**DATA ENTRIES**
####

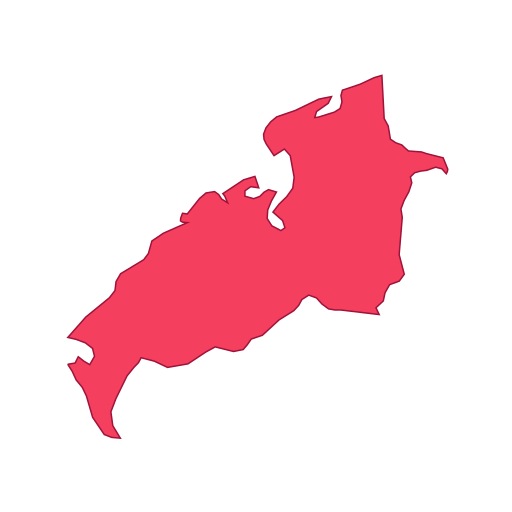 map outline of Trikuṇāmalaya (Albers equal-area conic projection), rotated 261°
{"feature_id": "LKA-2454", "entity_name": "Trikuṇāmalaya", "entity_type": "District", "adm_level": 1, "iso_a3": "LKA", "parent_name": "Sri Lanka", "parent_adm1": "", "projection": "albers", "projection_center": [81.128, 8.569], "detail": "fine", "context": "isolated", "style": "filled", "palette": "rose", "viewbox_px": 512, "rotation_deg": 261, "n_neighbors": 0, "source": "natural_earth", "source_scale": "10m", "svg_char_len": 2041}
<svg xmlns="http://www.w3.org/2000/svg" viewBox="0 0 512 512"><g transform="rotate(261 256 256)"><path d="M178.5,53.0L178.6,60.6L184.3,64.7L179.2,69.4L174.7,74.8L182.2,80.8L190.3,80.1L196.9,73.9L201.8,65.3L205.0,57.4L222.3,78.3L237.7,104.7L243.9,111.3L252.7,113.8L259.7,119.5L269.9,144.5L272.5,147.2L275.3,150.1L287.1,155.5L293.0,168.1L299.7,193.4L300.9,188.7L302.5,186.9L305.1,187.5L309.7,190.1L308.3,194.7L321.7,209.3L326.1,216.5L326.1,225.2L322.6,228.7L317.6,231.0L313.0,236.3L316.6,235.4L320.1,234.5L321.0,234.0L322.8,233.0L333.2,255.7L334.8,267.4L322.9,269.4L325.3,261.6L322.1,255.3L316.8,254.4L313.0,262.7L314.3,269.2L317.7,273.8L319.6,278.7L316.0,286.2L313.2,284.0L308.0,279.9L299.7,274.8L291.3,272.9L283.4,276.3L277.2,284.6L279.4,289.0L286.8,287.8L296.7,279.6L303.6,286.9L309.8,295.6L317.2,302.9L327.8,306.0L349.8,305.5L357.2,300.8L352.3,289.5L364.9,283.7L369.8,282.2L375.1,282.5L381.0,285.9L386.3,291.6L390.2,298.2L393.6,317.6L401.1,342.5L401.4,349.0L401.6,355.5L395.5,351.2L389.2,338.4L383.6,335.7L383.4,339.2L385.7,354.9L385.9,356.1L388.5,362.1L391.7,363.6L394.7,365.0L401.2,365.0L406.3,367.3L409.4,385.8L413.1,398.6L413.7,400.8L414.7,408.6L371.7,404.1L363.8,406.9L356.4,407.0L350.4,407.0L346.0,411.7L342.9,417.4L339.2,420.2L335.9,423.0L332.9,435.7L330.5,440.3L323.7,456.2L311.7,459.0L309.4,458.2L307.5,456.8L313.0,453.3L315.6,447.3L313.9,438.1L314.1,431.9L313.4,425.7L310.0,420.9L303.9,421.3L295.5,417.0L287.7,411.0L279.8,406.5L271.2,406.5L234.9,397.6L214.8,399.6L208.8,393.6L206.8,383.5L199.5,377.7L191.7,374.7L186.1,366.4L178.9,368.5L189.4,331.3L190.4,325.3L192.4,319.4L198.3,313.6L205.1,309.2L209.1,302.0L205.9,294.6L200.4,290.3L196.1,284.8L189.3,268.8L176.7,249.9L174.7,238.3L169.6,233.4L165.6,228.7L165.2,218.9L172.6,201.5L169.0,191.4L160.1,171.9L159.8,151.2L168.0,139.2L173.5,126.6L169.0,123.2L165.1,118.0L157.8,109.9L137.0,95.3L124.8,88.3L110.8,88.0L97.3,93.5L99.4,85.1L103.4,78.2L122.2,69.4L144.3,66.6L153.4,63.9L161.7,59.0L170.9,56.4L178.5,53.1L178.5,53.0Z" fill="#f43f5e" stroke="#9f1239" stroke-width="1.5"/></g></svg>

####

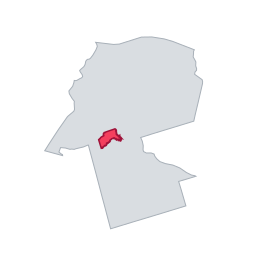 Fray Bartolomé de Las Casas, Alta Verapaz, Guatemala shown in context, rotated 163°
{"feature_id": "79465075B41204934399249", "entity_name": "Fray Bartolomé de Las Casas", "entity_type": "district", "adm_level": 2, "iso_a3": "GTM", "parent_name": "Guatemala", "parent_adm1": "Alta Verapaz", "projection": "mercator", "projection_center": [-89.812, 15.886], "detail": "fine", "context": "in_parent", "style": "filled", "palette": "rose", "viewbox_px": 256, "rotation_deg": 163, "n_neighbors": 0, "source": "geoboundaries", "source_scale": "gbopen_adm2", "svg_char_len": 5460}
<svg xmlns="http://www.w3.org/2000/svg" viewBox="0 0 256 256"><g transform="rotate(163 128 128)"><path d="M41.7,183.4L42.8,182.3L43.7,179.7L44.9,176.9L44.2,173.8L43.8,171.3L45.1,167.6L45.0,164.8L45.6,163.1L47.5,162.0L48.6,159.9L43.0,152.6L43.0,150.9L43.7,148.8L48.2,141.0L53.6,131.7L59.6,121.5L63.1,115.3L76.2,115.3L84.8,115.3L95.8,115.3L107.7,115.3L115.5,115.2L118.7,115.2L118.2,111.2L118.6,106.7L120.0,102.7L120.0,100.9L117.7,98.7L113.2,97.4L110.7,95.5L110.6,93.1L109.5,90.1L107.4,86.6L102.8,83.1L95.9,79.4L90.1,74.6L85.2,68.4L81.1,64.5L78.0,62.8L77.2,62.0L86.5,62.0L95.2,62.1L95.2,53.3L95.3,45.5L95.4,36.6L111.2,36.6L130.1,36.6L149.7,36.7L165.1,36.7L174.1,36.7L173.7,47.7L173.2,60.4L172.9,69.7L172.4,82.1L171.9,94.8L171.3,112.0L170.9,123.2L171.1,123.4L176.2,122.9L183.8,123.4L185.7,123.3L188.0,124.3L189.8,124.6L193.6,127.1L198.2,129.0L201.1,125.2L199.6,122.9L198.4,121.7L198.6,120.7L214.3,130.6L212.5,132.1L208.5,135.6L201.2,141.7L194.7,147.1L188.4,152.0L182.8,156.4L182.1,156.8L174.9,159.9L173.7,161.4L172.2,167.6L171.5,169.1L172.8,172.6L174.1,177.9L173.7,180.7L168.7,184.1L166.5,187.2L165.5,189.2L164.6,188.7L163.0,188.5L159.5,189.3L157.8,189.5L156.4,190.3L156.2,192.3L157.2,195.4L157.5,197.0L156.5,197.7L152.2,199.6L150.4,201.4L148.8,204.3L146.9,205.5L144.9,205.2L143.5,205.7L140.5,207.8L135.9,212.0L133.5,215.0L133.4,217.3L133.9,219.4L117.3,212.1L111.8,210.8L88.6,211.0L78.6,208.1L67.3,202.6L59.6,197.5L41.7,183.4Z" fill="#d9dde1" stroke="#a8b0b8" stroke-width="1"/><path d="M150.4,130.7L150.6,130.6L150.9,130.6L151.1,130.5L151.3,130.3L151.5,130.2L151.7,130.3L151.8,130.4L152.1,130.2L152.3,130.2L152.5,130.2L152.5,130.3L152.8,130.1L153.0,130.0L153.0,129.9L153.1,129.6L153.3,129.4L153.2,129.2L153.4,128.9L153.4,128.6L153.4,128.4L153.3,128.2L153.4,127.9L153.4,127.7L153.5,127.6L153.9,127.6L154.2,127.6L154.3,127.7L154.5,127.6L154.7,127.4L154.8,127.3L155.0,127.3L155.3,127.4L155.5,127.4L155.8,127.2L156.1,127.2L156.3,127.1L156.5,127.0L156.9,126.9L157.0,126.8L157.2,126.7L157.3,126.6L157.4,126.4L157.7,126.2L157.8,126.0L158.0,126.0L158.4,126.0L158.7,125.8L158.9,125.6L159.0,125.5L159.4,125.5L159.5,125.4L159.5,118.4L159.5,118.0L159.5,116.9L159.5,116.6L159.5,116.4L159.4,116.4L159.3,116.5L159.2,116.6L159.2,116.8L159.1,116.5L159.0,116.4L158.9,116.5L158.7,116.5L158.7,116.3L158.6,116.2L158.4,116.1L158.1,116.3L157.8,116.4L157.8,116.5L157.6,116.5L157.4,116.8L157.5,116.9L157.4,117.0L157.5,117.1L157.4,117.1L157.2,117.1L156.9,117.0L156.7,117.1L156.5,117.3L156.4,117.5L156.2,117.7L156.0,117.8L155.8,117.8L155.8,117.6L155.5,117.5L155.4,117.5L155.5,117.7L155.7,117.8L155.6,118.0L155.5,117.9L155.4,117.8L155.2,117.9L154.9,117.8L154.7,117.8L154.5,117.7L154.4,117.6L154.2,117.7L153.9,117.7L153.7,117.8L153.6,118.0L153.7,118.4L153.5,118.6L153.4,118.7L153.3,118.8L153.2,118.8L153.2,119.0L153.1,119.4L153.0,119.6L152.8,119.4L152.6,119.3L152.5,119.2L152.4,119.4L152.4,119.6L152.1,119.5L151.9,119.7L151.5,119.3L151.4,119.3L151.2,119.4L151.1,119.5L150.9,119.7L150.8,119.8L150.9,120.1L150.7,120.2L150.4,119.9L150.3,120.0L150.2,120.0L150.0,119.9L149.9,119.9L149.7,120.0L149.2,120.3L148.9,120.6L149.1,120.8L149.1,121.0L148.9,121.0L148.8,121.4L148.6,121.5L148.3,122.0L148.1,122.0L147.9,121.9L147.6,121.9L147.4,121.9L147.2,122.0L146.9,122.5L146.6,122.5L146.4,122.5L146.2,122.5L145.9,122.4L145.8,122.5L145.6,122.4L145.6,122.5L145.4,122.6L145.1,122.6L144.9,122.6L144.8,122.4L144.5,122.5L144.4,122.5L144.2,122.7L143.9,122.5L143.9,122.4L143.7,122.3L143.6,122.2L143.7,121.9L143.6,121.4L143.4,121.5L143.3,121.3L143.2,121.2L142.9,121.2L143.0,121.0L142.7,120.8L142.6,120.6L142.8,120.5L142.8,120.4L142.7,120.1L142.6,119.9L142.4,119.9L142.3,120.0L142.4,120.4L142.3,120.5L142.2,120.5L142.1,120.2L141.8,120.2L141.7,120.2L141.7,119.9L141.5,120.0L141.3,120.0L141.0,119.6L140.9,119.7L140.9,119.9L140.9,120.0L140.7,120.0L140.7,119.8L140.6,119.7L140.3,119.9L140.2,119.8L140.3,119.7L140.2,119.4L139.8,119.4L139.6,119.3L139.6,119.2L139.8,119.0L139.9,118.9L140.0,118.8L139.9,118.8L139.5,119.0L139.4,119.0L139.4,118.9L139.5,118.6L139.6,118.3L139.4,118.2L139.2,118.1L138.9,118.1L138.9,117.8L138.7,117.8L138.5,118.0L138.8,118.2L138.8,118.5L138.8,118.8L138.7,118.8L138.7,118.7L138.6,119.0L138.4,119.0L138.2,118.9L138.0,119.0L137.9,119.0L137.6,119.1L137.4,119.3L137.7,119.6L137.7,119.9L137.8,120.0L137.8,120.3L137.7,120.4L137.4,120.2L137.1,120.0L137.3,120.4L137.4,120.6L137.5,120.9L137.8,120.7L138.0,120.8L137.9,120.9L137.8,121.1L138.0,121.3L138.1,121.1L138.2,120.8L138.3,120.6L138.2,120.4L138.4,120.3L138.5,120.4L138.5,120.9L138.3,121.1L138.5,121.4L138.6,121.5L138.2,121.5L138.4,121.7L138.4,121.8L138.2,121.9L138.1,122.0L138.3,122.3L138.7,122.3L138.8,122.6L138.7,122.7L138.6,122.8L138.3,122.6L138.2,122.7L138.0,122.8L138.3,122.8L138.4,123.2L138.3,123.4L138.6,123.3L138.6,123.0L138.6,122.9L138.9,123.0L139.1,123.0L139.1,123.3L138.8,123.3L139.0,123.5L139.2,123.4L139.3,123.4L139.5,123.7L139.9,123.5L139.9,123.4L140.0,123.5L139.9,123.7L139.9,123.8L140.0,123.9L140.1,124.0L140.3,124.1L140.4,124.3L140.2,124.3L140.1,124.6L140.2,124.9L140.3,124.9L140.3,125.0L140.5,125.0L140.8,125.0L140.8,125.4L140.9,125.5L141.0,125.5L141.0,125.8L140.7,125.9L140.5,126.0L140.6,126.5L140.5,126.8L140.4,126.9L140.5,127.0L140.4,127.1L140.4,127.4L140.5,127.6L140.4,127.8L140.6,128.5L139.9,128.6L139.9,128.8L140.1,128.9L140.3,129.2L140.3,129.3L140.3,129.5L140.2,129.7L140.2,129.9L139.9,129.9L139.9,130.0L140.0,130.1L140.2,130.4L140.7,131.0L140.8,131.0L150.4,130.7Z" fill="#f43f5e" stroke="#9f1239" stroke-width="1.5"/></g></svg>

####

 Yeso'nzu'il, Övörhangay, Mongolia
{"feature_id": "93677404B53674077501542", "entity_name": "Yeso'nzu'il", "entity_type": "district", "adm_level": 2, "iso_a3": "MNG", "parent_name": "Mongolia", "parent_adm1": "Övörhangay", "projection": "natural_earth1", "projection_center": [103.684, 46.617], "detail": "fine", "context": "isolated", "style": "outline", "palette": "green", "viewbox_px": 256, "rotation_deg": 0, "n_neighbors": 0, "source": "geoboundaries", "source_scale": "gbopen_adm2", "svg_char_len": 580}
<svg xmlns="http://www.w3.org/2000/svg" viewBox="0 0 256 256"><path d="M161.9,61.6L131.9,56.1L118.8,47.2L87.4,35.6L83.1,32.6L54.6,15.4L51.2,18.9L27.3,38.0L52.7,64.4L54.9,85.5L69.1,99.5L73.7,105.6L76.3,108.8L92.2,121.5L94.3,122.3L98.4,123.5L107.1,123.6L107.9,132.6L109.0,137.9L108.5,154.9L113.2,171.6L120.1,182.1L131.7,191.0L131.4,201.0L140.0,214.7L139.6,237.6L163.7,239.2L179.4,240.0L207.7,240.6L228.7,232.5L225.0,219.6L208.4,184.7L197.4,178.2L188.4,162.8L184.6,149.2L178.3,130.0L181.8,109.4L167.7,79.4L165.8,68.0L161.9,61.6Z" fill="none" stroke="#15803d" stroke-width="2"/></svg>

####

**TASK TO COMPLETE**
Count the lines of the records above that contain the string "Övörhangay", and reply with the number alone.

**RESPONSE FOR THIS EXERCISE**
2